◆ To do ◆
A - In the opinion piece on the death penalty, condense the paragraph beginning "Typically, inmates receive three injections" into a short bulleted list that keeps its main facts.
B - Extend the opinion piece on the death penalty past its final sentence, keeping its voice and argument.

◆ Extract provided ◆
****************

Down with the death penalty

Listen to any US politician’s speech and chances are, at some point, he or she will sprinkle in a form of the below phrase.

“America’s great because we’re free.”

Okay. For the most part, I agree with this statement. We have the freedom to vote if we’re over 17, run a business under certain regulations, and jaywalk at our own risk.

But our freedom to, well, live, is a contested issue. All because of the still current use in our nation of the death penalty. Us as Staples students do not realize our unique privilege of being in one of just 18 states that guarantees us freedom from this barbaric punishment.

In contrast, Oklahoma, the state with the highest per capita use of capital punishment, recently executed a man through lethal injection.

But that’s not the whole story. It was a messy execution.

Typically, inmates receive three injections, each of which shuts down the body in a different way so that the intended final product is a painless death. This particular time, there was a mix up in the way the procedure was administered. The anesthetic-like medication didn’t work, so the man experienced (and fully felt) a tremendous heart attack as he collapsed into death.

This is not the first time such an error has occured. In an autopsy study by The Lancet, of 49 lethal injection executions, 43 of the inmates were found to have lower doses of the anesthetic medication needed for any effect, meaning they were forced to feel a pain harsher than any of us could ever imagine.

The pain of dying from a simultaneous suffocation and heart attack.

Also, even in the past 50 years, other more gruesome methods of killing like firing squads and electric chairs have still been used by some states. These other techniques have more than their fair share of errors. I would get into the details of what happens during a botched electrocution, but they’re probably too gory to include in a high school publication.

****************

◆ Recorded information ◆
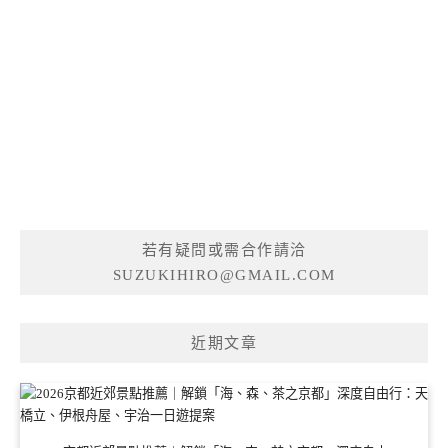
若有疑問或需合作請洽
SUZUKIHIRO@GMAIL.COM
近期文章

****************

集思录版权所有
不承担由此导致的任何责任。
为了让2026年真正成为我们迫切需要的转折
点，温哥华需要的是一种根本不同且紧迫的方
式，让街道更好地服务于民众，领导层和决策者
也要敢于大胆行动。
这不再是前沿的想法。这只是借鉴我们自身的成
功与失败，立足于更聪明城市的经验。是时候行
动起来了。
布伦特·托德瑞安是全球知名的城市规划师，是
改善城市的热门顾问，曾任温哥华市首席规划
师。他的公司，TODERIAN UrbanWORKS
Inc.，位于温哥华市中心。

****************

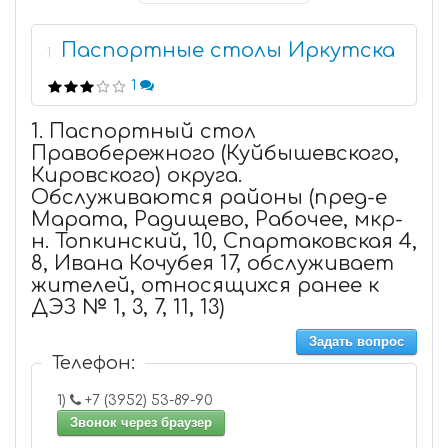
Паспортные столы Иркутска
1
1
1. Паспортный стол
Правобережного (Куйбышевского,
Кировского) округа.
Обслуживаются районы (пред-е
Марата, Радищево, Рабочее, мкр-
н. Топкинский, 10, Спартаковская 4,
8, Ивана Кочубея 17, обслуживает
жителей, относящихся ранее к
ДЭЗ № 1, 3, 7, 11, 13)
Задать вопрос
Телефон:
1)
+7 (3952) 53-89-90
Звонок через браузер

****************

◆ Written responses ◆
A -
- Inmates usually receive three injections, each shutting down the body in a different way, to produce a painless death.
- In this execution, the procedure was mixed up.
- The anesthetic-like medication failed, so the man fully felt a tremendous heart attack as he died.

B -
This doesn’t sound very different than the Spanish Inquisition.

There may be the argument that the death penalty is only used for the worst convicted crimes like first degree murder, so the inmates deserve the horror. Nuh uh. In the past decades, people like Carlos DeLuna have been killed by the state while there was still question of their guiltiness.

And even if someone truly did convict the worst possible crime, what good does an execution do? Against popular belief, it will not cause deterrence. Many people are on death row for homicide. So then doesn’t capital punishment just further justify killing in order to solve our problems? Seems to be a little hypocritical to me.

So what’s my suggestion? For the criminals that we would typically execute, just give them a life sentence in maximum security. Some say this wastes money. But with our already absurdly high number of inmates (700 incarcerations per 100,000 people) for minor offenses like drug possession, it seems that we have more than enough of a budget to lock away so many people.

Yet not enough of a budget to do as little as spare the lives of our people in this so-called free nation.